* REQUEST: Among the lines below, return each one that contains the word "WIDTH".
*** DATA FOR THE TASK Section Begins ***
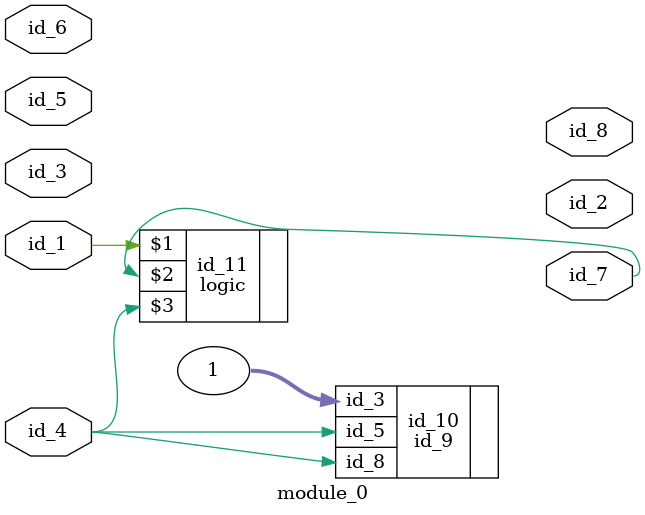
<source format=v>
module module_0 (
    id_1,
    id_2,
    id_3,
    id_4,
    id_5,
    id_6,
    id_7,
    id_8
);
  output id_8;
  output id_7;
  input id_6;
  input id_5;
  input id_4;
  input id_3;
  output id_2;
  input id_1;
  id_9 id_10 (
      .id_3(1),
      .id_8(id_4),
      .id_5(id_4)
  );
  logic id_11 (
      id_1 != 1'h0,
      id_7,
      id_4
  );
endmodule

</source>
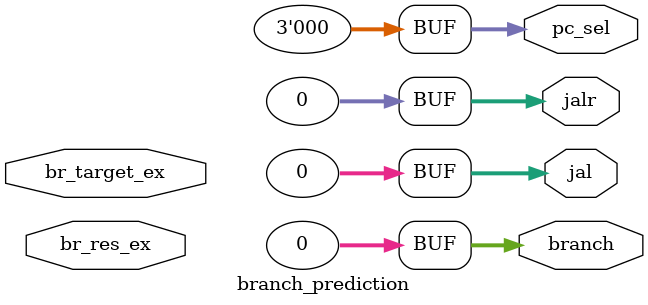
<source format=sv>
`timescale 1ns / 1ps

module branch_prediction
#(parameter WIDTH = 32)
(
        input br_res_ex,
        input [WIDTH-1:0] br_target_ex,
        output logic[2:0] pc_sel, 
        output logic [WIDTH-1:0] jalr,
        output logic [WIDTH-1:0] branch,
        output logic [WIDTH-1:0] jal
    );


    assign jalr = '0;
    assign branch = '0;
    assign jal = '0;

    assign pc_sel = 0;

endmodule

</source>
*** DATA FOR THE TASK Section Ends ***
* RESPONSE:
#(parameter WIDTH = 32)
        input [WIDTH-1:0] br_target_ex,
        output logic [WIDTH-1:0] jalr,
        output logic [WIDTH-1:0] branch,
        output logic [WIDTH-1:0] jal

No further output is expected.